# Work order
Word for word, copy the records and drop the pictures.

# Exercise materials
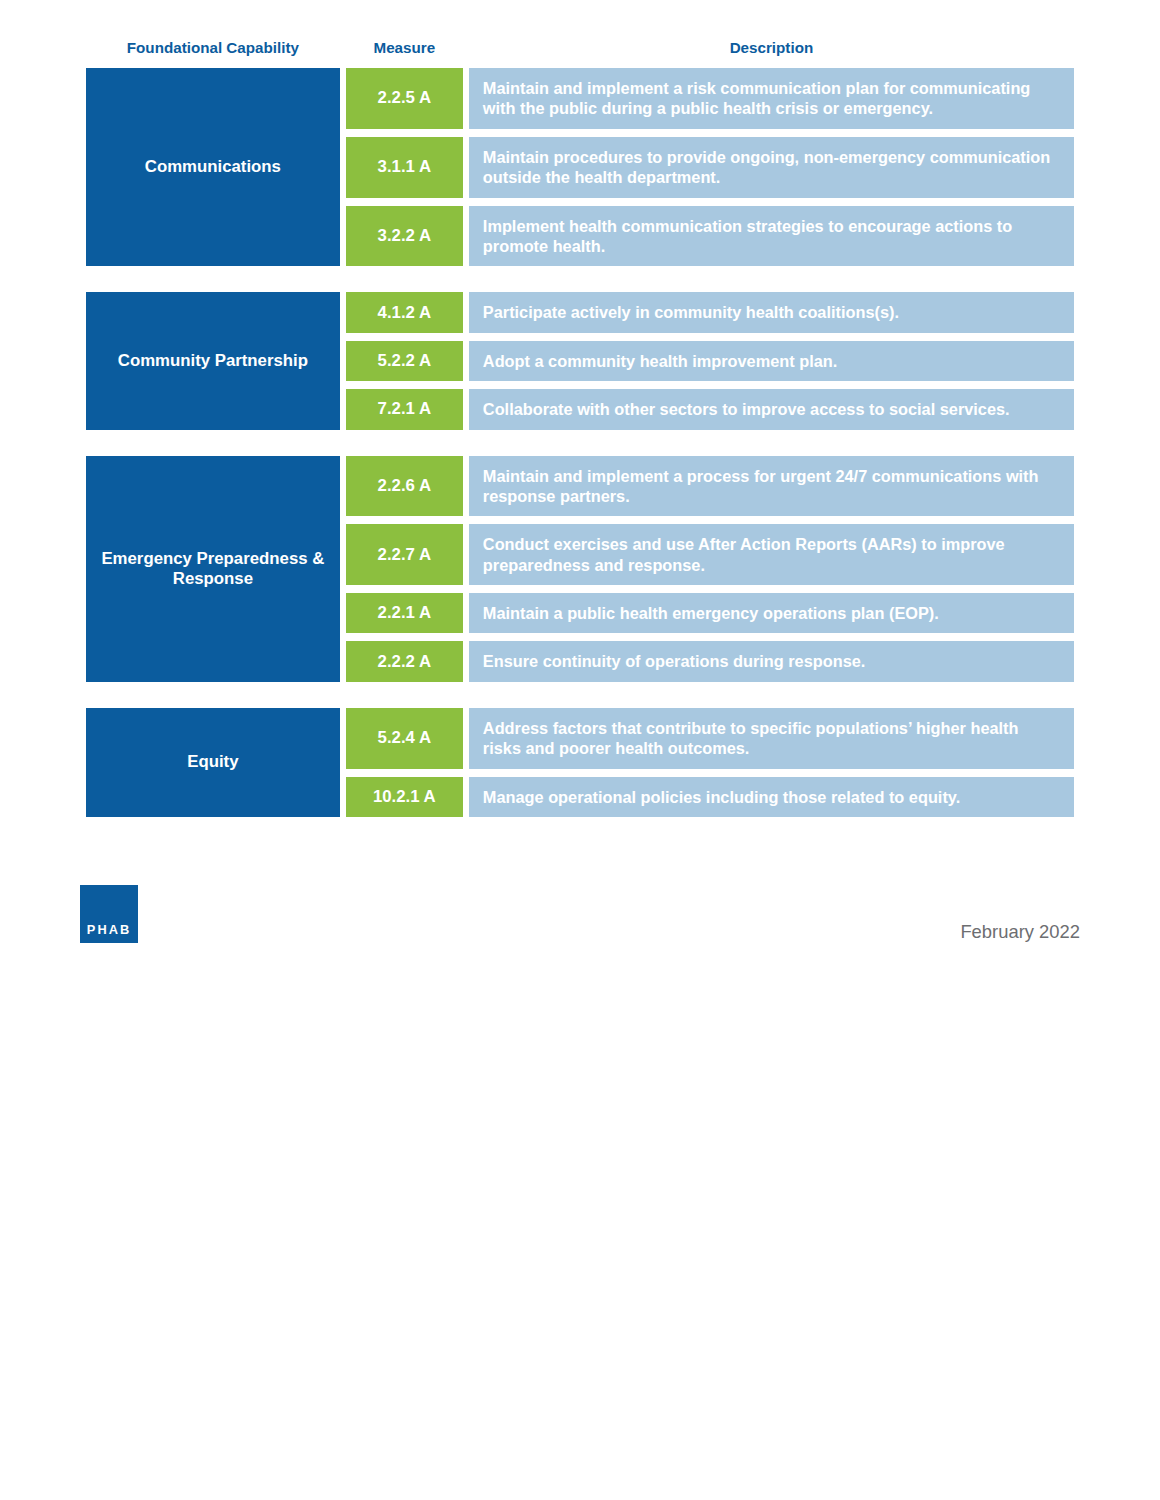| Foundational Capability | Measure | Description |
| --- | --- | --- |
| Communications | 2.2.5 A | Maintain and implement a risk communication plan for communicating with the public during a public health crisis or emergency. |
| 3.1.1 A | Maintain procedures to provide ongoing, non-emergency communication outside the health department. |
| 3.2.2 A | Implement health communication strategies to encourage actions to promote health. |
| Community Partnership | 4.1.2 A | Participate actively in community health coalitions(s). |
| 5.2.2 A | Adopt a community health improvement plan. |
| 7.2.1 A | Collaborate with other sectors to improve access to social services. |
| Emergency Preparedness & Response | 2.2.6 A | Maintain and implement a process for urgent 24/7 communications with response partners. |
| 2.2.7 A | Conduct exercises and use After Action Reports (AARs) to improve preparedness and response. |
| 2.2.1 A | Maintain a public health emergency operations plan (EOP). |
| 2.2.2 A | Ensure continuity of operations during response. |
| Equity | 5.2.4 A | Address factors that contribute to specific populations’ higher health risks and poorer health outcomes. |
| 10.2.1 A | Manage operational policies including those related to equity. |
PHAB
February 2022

# Response area
| Foundational Capability | Measure | Description |
| --- | --- | --- |
| Communications | 2.2.5 A | Maintain and implement a risk communication plan for communicating with the public during a public health crisis or emergency. |
| 3.1.1 A | Maintain procedures to provide ongoing, non-emergency communication outside the health department. |
| 3.2.2 A | Implement health communication strategies to encourage actions to promote health. |
| Community Partnership | 4.1.2 A | Participate actively in community health coalitions(s). |
| 5.2.2 A | Adopt a community health improvement plan. |
| 7.2.1 A | Collaborate with other sectors to improve access to social services. |
| Emergency Preparedness & Response | 2.2.6 A | Maintain and implement a process for urgent 24/7 communications with response partners. |
| 2.2.7 A | Conduct exercises and use After Action Reports (AARs) to improve preparedness and response. |
| 2.2.1 A | Maintain a public health emergency operations plan (EOP). |
| 2.2.2 A | Ensure continuity of operations during response. |
| Equity | 5.2.4 A | Address factors that contribute to specific populations’ higher health risks and poorer health outcomes. |
| 10.2.1 A | Manage operational policies including those related to equity. |
PHAB
February 2022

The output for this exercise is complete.